### Task description
Everything from the line with "60: (487, 393, 0.62)" to the last line of the listing must be retyped exactly, both ends included, with the pictures dropped.
Supplied records below:
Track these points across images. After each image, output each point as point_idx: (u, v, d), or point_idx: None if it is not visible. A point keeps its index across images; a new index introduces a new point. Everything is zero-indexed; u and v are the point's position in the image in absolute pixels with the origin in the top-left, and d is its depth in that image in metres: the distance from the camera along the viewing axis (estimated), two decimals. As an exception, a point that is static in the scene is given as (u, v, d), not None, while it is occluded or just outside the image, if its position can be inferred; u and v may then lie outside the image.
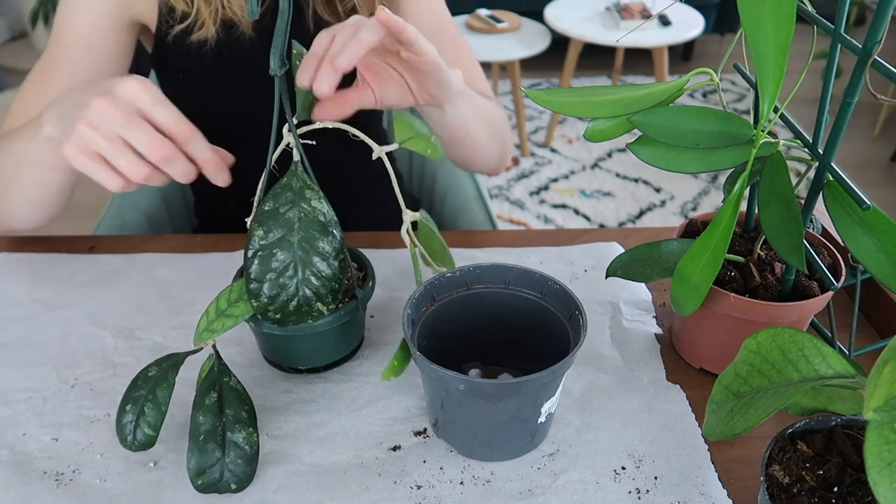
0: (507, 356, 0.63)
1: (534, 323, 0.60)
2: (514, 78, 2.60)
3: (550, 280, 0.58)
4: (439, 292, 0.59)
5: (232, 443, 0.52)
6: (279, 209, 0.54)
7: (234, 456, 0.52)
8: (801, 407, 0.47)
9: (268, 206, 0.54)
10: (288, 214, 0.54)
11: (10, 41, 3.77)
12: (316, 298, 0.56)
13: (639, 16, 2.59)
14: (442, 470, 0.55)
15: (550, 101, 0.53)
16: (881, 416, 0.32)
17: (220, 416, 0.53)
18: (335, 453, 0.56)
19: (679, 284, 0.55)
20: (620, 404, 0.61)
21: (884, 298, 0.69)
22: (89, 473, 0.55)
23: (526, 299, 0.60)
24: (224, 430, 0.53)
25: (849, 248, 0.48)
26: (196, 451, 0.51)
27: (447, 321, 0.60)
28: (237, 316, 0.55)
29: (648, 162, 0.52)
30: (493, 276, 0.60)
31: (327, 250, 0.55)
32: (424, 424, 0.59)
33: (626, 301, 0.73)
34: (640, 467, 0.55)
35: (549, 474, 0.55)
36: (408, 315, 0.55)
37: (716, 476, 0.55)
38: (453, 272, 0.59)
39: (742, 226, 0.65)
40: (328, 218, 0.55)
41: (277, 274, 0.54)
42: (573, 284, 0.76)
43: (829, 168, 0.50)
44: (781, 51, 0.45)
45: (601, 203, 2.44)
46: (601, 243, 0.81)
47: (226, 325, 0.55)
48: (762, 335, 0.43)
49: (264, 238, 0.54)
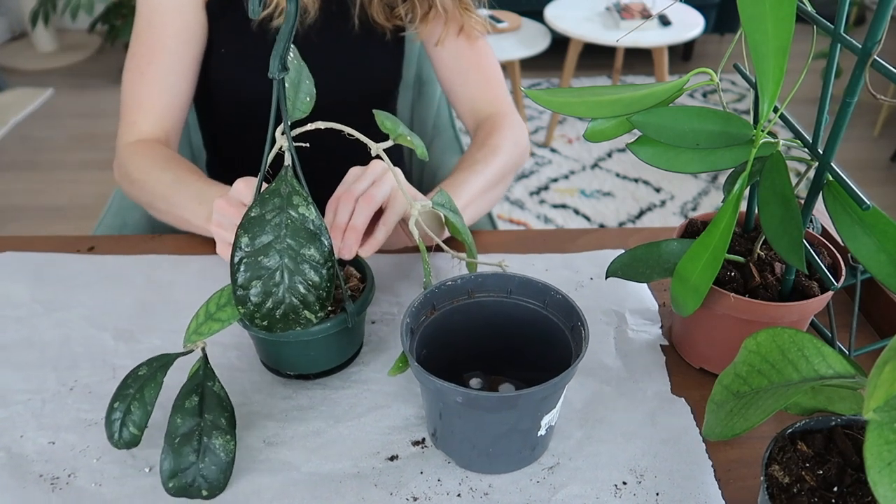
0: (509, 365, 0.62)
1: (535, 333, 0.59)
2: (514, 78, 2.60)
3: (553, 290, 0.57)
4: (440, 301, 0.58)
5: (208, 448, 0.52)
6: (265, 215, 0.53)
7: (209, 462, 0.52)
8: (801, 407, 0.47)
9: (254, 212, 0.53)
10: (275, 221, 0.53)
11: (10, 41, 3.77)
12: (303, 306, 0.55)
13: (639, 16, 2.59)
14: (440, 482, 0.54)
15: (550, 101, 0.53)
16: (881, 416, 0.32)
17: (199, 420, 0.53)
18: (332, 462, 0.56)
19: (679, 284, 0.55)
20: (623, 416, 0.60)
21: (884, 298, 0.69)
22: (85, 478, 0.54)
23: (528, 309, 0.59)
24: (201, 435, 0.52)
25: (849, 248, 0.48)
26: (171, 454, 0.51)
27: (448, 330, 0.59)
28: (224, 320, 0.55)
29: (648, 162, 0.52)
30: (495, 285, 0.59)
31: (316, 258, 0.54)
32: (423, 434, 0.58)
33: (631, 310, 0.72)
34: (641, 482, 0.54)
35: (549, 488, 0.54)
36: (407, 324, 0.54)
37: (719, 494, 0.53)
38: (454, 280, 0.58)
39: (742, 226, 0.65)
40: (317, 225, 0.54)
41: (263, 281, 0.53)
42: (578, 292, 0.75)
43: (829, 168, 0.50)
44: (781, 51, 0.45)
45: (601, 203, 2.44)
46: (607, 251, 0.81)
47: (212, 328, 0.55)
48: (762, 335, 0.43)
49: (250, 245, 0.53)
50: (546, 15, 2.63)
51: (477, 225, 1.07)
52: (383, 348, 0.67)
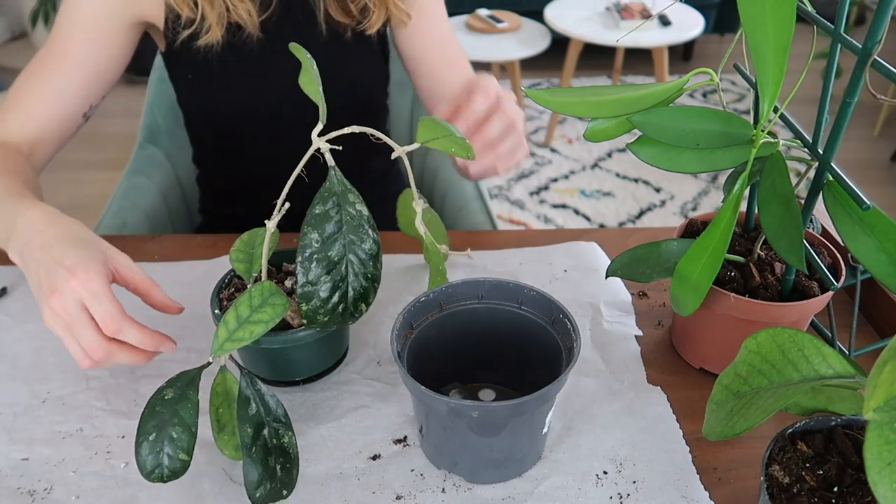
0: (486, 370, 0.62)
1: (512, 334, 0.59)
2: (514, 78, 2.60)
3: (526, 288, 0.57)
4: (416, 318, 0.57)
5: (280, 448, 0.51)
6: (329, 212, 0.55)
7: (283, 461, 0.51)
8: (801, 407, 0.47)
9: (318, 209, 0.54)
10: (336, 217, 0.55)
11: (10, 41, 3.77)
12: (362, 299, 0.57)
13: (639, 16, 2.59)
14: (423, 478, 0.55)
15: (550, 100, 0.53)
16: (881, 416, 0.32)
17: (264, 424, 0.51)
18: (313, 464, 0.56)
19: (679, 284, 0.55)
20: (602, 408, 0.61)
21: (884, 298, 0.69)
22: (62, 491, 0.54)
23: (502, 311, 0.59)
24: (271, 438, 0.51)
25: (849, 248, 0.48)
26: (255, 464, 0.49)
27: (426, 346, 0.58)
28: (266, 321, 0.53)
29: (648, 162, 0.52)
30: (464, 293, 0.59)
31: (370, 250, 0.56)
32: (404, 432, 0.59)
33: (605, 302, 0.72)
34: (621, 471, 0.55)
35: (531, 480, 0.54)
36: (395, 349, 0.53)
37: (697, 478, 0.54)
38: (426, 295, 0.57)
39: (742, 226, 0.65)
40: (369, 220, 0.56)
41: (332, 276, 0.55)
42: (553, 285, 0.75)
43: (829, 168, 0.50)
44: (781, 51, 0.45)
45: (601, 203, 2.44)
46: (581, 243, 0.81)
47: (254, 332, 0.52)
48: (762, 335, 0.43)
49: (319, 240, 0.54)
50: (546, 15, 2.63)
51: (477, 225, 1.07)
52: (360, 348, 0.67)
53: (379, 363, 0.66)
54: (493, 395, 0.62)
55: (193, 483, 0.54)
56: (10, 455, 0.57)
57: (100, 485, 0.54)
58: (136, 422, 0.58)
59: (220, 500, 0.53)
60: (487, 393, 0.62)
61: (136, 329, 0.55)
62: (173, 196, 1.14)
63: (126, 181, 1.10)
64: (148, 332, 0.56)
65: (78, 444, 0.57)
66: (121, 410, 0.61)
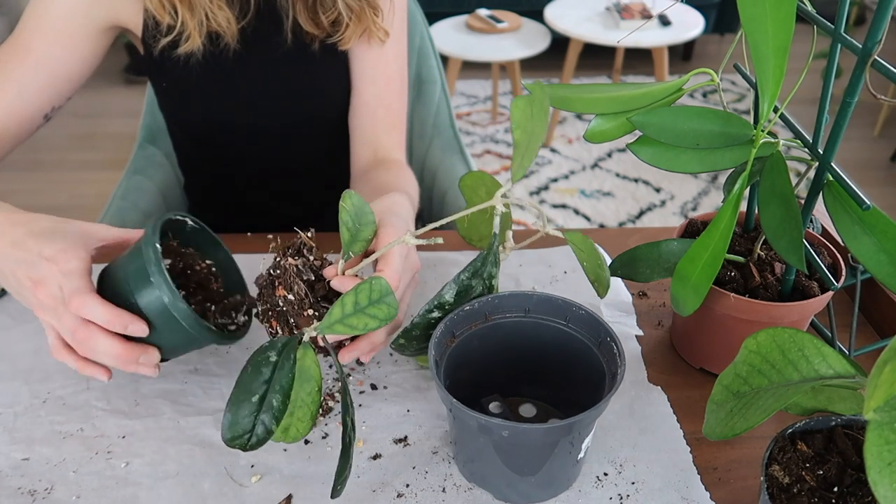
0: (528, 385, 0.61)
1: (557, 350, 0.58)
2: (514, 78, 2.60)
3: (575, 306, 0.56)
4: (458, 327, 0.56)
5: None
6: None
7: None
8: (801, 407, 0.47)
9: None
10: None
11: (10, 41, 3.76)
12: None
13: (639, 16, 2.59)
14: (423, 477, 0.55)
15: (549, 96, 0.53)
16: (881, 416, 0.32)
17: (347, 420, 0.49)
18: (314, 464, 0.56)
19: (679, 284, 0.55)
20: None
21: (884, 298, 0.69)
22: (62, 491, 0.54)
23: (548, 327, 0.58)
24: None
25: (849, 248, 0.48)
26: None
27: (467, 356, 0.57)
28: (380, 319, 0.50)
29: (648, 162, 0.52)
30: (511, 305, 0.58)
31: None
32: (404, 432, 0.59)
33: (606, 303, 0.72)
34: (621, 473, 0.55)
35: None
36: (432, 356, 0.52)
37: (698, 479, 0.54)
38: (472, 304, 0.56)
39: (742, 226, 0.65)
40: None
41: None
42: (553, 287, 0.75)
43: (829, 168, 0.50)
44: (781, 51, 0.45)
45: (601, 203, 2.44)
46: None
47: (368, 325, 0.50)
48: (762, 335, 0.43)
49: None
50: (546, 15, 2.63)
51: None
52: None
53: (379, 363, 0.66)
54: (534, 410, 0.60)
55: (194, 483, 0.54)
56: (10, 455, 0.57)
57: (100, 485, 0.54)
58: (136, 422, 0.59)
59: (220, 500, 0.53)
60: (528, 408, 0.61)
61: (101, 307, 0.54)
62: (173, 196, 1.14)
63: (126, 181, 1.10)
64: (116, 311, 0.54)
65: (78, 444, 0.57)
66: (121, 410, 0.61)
End of Supplied records.
### Task answer
60: (487, 393, 0.62)
61: (136, 329, 0.55)
62: (173, 196, 1.14)
63: (126, 181, 1.10)
64: (148, 332, 0.56)
65: (78, 444, 0.57)
66: (121, 410, 0.61)
0: (528, 385, 0.61)
1: (557, 350, 0.58)
2: (514, 78, 2.60)
3: (575, 306, 0.56)
4: (458, 327, 0.56)
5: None
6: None
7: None
8: (801, 407, 0.47)
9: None
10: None
11: (10, 41, 3.76)
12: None
13: (639, 16, 2.59)
14: (423, 477, 0.55)
15: (549, 96, 0.53)
16: (881, 416, 0.32)
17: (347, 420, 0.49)
18: (314, 464, 0.56)
19: (679, 284, 0.55)
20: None
21: (884, 298, 0.69)
22: (62, 491, 0.54)
23: (548, 327, 0.58)
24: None
25: (849, 248, 0.48)
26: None
27: (467, 356, 0.57)
28: (380, 319, 0.50)
29: (648, 162, 0.52)
30: (511, 305, 0.58)
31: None
32: (404, 432, 0.59)
33: (606, 303, 0.72)
34: (621, 473, 0.55)
35: None
36: (432, 356, 0.52)
37: (698, 479, 0.54)
38: (472, 304, 0.56)
39: (742, 226, 0.65)
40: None
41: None
42: (553, 287, 0.75)
43: (829, 168, 0.50)
44: (781, 51, 0.45)
45: (601, 203, 2.44)
46: None
47: (368, 325, 0.50)
48: (762, 335, 0.43)
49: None
50: (546, 15, 2.63)
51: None
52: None
53: (379, 363, 0.66)
54: (534, 410, 0.60)
55: (194, 483, 0.54)
56: (10, 455, 0.57)
57: (100, 485, 0.54)
58: (136, 422, 0.59)
59: (220, 500, 0.53)
60: (528, 408, 0.61)
61: (101, 307, 0.54)
62: (173, 196, 1.14)
63: (126, 181, 1.10)
64: (116, 311, 0.54)
65: (78, 444, 0.57)
66: (121, 410, 0.61)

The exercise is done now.